Ce que le DTWEXBGS ne dit pas de la dédollarisation
Une précision méthodologique importante. Le DTWEXBGS mesure la force du dollar comme prix relatif sur les marchés des changes. L’analyse transversale de ces dynamiques est développée dans l’analyse des dynamiques de dollar shortage. Il ne mesure pas la part du dollar dans les réserves, ni dans les paiements, ni dans la dette internationale. Un dollar dont la part dans les réserves baisserait progressivement pourrait parfaitement coexister avec un DTWEXBGS élevé, si la baisse de demande institutionnelle est compensée par une hausse de demande transactionnelle ou par les autres mécanismes documentés dans le paradoxe Fed cuts 2024-2026.
Le DTWEXBGS au-dessus de 118 depuis vingt-huit mois ne réfute pas la thèse de la dédollarisation. Il ne la confirme pas non plus. Il dit que la pression dollar effective sur les flux commerciaux mondiaux reste élevée, indépendamment de la trajectoire des parts dollar dans les fonctions monétaires de réserve, paiement et dette. Les deux dimensions sont à lire en parallèle, pas l’une à travers l’autre.
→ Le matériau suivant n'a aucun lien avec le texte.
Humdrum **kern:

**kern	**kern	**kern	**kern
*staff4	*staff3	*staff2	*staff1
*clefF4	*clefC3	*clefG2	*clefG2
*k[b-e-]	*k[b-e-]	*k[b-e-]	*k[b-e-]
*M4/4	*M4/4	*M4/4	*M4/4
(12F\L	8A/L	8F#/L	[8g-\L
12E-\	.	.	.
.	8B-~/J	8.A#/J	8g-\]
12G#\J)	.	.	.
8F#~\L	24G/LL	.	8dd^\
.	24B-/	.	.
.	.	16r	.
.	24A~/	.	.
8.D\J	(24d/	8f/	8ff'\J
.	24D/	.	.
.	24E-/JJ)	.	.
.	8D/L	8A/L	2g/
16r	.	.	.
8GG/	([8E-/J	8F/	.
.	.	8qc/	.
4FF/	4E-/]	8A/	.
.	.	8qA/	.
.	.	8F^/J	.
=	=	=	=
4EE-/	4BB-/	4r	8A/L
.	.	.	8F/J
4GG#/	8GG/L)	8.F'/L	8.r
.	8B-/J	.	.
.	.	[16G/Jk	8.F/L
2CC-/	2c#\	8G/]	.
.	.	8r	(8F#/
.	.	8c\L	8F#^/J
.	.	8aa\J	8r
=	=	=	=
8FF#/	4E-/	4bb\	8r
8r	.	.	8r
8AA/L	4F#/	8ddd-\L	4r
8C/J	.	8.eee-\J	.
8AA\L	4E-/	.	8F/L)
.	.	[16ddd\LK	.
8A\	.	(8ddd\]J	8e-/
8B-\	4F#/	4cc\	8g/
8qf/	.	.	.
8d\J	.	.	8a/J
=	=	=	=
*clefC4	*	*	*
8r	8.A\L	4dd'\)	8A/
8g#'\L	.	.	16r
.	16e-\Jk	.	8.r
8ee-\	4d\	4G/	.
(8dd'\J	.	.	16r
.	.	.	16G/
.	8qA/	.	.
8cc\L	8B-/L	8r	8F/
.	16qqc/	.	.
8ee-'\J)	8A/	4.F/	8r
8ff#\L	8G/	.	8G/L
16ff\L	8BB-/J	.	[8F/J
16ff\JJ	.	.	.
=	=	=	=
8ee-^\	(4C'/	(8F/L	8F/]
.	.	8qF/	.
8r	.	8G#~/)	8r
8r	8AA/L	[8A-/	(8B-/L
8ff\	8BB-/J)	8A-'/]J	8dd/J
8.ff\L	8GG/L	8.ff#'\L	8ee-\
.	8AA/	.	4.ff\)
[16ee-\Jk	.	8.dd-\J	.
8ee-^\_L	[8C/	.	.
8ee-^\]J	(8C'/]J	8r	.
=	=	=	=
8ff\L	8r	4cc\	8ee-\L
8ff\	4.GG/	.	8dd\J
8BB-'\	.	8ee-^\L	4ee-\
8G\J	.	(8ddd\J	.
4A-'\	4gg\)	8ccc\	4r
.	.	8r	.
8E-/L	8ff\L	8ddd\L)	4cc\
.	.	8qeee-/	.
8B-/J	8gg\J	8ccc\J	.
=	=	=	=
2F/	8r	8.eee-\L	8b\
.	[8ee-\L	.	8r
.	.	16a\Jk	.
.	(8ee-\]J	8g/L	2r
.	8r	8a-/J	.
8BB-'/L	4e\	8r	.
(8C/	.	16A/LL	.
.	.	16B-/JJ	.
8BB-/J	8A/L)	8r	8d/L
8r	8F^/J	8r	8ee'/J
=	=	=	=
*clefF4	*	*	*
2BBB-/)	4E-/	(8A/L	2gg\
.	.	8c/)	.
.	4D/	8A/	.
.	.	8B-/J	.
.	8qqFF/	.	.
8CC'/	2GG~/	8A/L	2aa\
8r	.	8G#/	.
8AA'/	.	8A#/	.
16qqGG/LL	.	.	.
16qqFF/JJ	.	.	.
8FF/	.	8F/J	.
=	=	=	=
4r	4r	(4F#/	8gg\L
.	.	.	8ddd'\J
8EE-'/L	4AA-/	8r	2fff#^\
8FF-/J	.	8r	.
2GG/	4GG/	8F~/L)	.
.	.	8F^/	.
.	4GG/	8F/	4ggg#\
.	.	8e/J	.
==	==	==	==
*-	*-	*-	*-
- La part du dollar dans les réserves mondiales (COFER FMI T1 2026) : ~58 %, en érosion de 1 à 2 points par décennie depuis 2015. Pas le basculement annoncé.
- La part du dollar dans les paiements SWIFT (mars 2026) : ~47 %. La part du yuan : ~4,5 %, stabilisée après un pic conjoncturel à 4,7 % début 2024.
- La part du dollar dans la dette internationale (BIS T1 2026) : ~64 %, stable depuis 2015 — résilience portée par la profondeur du marché des Treasuries.
- Le DTWEXBGS mesure le prix relatif du dollar, pas sa part dans les fonctions monétaires. Les deux dimensions évoluent indépendamment et se lisent en parallèle.